Records held in a dataset:

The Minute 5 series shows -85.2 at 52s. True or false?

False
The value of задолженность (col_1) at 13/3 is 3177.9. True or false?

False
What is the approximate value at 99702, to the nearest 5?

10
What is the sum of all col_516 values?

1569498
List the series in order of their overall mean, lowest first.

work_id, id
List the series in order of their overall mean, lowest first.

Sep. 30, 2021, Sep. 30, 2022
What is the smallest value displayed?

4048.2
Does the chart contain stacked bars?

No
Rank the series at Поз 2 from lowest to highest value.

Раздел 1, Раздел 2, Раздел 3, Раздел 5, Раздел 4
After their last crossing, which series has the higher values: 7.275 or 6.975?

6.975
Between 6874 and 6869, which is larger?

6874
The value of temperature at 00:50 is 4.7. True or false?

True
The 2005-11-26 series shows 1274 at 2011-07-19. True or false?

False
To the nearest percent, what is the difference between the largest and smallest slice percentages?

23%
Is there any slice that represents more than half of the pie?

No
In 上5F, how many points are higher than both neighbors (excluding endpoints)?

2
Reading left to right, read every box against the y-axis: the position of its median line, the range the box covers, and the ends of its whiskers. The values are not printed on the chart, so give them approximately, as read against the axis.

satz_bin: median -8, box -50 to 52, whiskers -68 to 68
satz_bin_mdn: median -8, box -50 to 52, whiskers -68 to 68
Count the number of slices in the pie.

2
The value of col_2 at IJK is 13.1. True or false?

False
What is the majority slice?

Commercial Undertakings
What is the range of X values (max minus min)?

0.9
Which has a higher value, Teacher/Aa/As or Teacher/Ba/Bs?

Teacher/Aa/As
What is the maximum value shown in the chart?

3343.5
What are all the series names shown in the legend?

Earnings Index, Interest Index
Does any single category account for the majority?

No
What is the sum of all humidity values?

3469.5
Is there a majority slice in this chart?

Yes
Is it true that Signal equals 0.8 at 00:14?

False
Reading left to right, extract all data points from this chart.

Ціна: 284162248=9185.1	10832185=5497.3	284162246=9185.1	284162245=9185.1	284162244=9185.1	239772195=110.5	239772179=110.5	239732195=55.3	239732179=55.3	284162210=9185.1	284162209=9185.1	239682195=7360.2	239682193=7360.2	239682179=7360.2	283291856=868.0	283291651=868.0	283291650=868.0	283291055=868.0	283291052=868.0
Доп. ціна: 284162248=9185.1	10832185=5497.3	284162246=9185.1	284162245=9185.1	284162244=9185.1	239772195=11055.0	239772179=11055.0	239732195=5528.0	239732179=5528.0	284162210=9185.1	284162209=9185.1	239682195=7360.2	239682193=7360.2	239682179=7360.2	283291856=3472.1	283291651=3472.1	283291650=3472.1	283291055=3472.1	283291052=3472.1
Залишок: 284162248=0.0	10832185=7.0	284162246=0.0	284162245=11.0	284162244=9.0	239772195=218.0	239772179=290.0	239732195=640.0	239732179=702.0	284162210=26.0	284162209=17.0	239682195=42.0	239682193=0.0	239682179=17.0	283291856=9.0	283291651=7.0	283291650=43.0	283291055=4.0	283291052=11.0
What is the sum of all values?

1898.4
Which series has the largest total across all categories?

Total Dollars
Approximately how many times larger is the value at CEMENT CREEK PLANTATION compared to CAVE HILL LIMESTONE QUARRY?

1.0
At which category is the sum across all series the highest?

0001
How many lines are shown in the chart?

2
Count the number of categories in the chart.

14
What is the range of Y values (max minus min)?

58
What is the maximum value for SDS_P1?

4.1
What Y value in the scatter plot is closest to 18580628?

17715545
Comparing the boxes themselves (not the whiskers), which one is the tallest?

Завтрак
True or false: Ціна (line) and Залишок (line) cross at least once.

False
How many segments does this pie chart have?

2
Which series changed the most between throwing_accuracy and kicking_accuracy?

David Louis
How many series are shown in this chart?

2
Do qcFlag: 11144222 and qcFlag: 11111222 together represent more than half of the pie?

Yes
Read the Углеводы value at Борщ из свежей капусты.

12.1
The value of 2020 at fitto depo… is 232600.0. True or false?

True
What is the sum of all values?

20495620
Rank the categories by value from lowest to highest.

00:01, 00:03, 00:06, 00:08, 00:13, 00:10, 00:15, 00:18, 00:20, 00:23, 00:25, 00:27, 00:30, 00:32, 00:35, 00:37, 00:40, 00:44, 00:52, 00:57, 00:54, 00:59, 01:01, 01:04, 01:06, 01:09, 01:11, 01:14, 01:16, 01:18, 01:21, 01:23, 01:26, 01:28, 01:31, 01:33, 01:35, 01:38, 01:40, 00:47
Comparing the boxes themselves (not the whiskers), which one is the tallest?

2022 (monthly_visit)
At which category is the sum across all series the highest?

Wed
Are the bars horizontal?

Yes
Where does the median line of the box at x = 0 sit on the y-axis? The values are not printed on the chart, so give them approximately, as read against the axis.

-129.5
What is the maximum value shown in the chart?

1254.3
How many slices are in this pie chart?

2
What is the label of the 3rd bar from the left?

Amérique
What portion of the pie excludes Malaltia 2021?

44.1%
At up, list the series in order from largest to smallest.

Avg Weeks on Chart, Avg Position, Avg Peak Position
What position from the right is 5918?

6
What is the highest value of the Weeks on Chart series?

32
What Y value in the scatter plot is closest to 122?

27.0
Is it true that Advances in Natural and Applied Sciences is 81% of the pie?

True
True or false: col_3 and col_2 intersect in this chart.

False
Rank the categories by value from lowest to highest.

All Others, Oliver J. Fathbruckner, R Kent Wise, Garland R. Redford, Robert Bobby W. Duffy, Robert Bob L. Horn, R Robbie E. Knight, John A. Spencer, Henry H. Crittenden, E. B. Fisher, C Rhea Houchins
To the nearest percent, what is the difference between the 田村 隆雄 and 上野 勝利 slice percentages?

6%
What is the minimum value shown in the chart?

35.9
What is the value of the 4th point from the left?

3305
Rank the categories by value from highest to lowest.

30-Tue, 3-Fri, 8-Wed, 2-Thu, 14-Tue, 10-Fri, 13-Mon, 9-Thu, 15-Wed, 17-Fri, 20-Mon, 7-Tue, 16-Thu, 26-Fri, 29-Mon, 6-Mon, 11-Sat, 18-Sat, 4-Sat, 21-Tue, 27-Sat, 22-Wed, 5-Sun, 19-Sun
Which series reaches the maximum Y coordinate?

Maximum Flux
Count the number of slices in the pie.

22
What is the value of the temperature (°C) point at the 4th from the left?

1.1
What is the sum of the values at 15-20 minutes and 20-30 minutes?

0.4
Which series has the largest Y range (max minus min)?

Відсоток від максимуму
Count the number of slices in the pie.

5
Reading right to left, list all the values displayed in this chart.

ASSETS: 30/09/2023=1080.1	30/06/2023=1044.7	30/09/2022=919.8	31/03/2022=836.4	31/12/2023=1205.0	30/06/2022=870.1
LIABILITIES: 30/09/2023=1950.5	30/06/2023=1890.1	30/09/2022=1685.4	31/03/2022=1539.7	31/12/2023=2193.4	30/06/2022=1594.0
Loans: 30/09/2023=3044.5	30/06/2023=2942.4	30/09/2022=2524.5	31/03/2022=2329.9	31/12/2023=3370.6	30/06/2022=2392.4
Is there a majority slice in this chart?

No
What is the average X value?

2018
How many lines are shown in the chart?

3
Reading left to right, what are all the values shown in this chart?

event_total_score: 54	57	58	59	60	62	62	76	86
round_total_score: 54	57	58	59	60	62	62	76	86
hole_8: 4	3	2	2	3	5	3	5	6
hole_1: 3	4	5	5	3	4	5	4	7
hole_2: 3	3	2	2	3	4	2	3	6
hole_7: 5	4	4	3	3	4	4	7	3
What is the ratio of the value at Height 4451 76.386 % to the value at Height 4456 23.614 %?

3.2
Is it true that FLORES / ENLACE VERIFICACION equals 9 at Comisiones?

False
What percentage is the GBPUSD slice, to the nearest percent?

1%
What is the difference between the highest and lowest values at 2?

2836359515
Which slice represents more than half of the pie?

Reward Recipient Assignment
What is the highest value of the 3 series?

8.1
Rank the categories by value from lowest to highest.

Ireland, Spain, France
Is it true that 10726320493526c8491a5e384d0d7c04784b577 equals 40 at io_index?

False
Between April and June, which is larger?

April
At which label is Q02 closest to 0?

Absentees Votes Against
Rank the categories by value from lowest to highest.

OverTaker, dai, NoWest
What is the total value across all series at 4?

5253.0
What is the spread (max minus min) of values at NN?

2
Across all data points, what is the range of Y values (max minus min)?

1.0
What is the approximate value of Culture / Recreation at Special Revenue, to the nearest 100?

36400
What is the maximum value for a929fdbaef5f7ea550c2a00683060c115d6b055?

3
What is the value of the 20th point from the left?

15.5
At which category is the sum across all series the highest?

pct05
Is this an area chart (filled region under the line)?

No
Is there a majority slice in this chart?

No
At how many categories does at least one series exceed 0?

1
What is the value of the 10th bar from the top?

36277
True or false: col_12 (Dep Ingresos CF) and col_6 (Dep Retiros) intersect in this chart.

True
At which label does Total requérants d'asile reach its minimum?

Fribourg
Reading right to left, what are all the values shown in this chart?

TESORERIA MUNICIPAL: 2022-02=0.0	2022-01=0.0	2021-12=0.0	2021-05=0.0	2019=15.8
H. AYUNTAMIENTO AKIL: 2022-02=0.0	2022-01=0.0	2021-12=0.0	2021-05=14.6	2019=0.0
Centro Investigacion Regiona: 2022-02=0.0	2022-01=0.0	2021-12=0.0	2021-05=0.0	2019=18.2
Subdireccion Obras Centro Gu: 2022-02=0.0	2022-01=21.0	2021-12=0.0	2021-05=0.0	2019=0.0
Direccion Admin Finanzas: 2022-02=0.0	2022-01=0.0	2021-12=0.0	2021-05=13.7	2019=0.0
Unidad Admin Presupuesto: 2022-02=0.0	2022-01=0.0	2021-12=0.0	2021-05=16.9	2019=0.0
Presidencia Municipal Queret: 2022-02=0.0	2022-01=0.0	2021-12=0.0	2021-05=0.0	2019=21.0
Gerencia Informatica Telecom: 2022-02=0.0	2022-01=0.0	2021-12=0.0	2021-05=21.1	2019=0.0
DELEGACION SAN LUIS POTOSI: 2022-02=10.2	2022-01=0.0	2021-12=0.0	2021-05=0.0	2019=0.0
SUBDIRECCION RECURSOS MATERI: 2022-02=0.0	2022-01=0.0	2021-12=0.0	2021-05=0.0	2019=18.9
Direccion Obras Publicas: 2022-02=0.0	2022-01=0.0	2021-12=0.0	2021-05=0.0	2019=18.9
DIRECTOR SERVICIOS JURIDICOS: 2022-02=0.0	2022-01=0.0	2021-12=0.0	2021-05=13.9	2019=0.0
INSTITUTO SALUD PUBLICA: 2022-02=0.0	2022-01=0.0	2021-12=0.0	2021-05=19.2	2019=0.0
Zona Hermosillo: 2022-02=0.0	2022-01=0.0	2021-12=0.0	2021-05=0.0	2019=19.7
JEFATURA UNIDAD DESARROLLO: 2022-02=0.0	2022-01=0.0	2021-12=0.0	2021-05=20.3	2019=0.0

- [Exercise goal]
Reproduce verbatim everything in the records from the line containing "Reward Recipient Assignment" down to the line containing "Is it true that 10726320493526c8491a5e384d0d7c04784b577", including both of those lines.

- [Response to this exercise]
Reward Recipient Assignment
What is the highest value of the 3 series?

8.1
Rank the categories by value from lowest to highest.

Ireland, Spain, France
Is it true that 10726320493526c8491a5e384d0d7c04784b577 equals 40 at io_index?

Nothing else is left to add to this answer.